START Input data

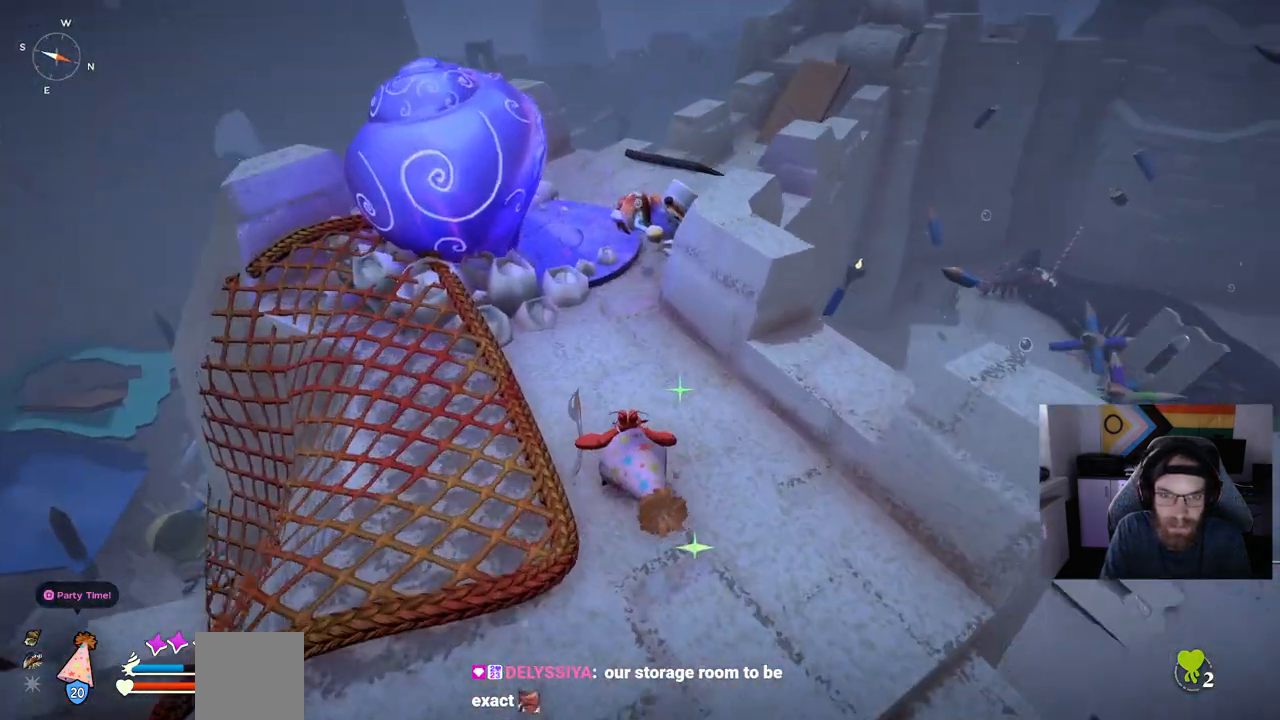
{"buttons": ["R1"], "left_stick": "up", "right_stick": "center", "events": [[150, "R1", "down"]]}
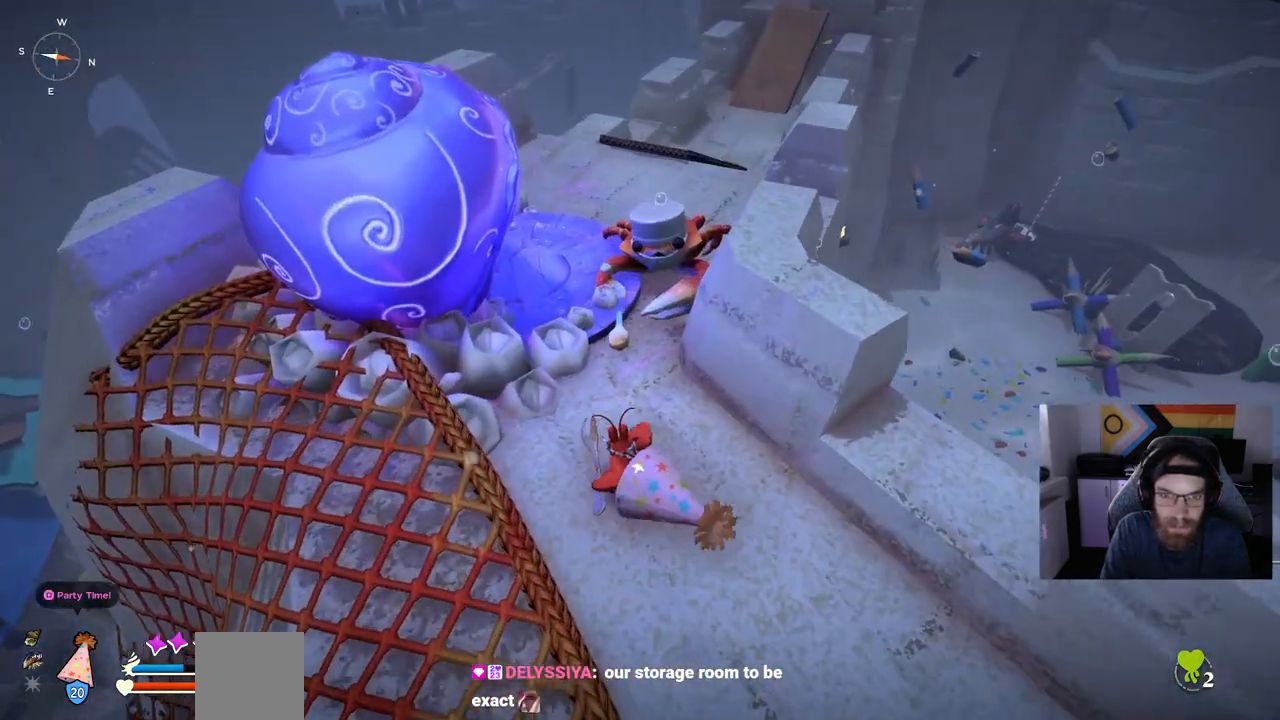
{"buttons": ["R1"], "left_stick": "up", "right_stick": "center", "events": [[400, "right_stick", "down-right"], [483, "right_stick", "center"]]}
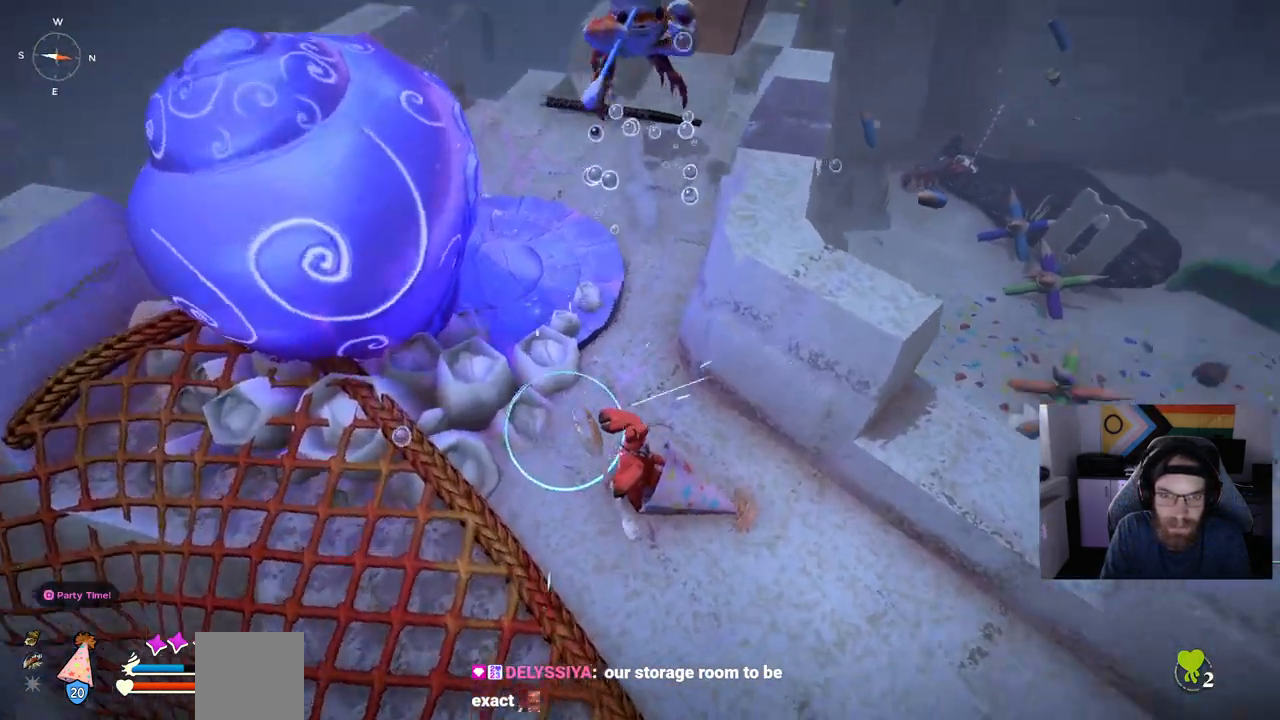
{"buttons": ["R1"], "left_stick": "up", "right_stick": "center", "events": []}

END Input data

Exercise goal: Skip every picture and transcribe the data above exactly.

Solution to this problem:
{"buttons": ["R1"], "left_stick": "up", "right_stick": "center", "events": [[150, "R1", "down"]]}
{"buttons": ["R1"], "left_stick": "up", "right_stick": "center", "events": [[400, "right_stick", "down-right"], [483, "right_stick", "center"]]}
{"buttons": ["R1"], "left_stick": "up", "right_stick": "center", "events": []}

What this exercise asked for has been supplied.